Mac and Kelly Radner (Seth Rogen and Rose Byrne) are a young couple with a newborn daughter. They’re having trouble adjusting to their new lifestyle and they may not want to give up their youth just yet. One day, a fraternity moves into the house next door to them. They visit the house and talk to the fraternity’s leader Teddy Sanders (Zac Efron) and ask him to keep the noise down. Teddy agrees, as long as they promise to come to him with any complaints and not call the police. Mac and Kelly agree to this promise, but end up breaking it one night when Teddy doesn’t answer his phone. They call the cops and upset Teddy in the process. He decides to make Mac and Kelly’s life a living hell, but they’re not going down without a fight.

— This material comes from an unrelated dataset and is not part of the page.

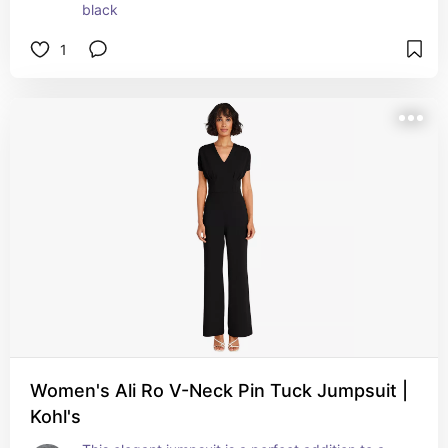
black
1
Women's Ali Ro V-Neck Pin Tuck Jumpsuit |
Kohl's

Written by Andrew J. Cohen and Brendan O’Brien, the film’s script doesn’t supply enough jokes to keep audience members laughing through the entire film. When the laughs do come, they mostly amount to a few chuckles here and there, with only a few truly hilarious scenes in the whole film. This is a raunchy movie, which is perfectly fine, but this film’s raunchy jokes feel like they are simply there to gross out audience members and earn an R rating. Raunchy jokes can be hysterical if they are done well, but here they lack the wit and cleverness that many of Seth Rogen’s best films have had. While the film’s script fails to deliver the jokes, it does successfully provide each major character with a well-constructed character arc. Mac and Kelly terrorizing the fraternity to stay young and Teddy terrorizing the family next door because of his fear of growing old adds a nice dose of warmth into what could have been a very cynical film.

Even though the film isn’t as funny as it should have been, director Nicholas Stoller always keeps the film incredibly watchable. With a short runtime, the film moves along at a nice pace and never drags. This is a great looking film and the party scenes within the fraternity’s house are especially gorgeous. Stoller and cinematographer Brandon Trost give each party a distinct look and personality, despite taking place in the same location.

Seth Rogen and Rose Byrne have excellent chemistry together and Zac Efron gives what might be the best performance of his career, but even they can’t save Neighbors from feeling like a disappointment. The film is put together nicely, but most of the humor can’t live up to the film’s great premise. Leaving the theater, one can’t help but wonder how much funnier this could have been. What should have been the best comedy of the summer is nothing more than a passable 96 minutes.